Award-winning author, literary-arts advocate and recent Concordia honorary doctorate recipient Clark Blaise, LLD 13, was barely 26 years old when he approached the chair of Sir George Williams Department of English, Sidney Lamb, with an idea.
It was 1966. Blaise had recently moved to Montreal from Iowa and was working as a literature and writing professor in the department alongside colleague “Peggy” (better known as Margaret) Atwood. He proposed to create a program geared exclusively to creative writers. “Lamb thought it was interesting,” recalls Blaise. “He didn’t say goodbye. He was receptive, which I didn’t think would happen.”

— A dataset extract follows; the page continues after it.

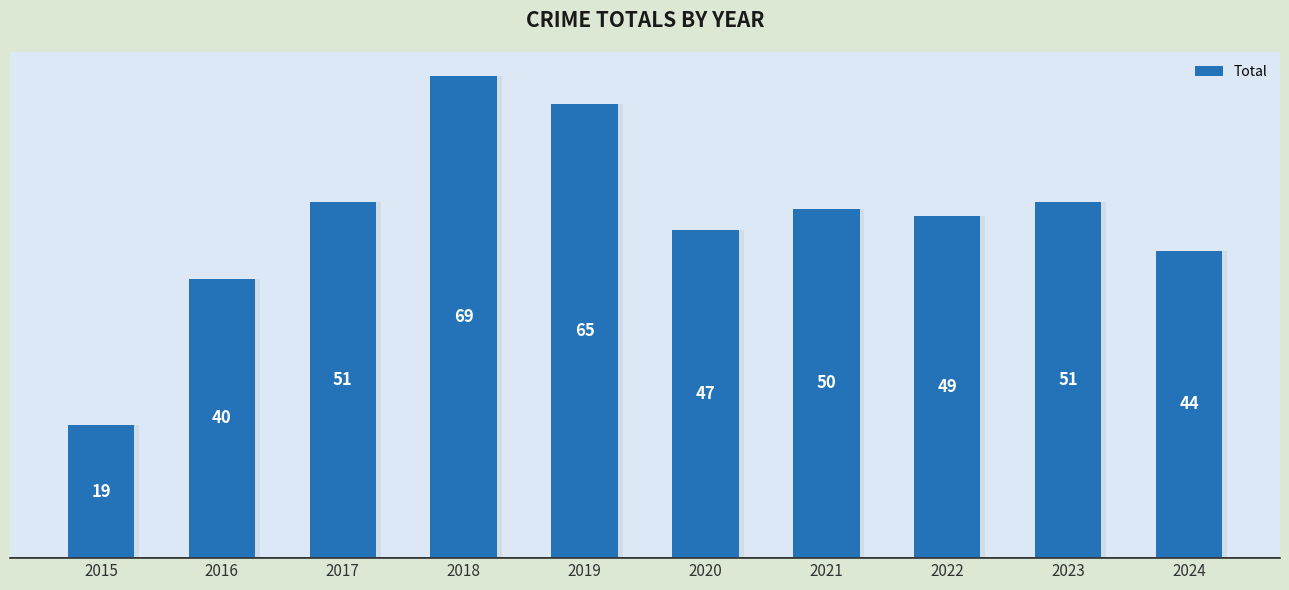

What is the value of the 9th bar from the left?

51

Blaise also could not have imagined that almost 50 years later — and decades after he left Concordia in 1978 — the program he envisioned would not only survive but thrive on its reputation as one of North America’s finest. “I came to Montreal out of programs in Iowa that were so devoted to creative writing,” he says. “In Montreal, I saw extraordinary talent. If I had not had such incredible students at Sir George Williams, I probably wouldn’t have been fired up.”
Launched in the early 1970s, Concordia’s Creative Writing Program was based on the same curriculum Blaise had studied as a graduate student in the University of Iowa’s International Writing Program. (Blaise would later become a professor and director of the Iowa program, which is a residency.)

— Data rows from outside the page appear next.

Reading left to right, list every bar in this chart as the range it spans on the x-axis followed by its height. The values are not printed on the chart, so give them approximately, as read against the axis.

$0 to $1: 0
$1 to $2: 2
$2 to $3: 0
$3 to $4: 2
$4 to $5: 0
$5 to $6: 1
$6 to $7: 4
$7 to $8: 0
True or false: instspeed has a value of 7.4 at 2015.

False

In May, a new curriculum will be unveiled at Concordia. Its author, Terence Byrnes, MA 80, was the Creative Writing Program’s coordinator until fall 2013. For Byrnes, the program has certainly come a long way from its fledgling years. And he should know — Byrnes was a first-year Concordia graduate student in the Department of English when he attended Blaise’s weekly writers’ workshops in 1975.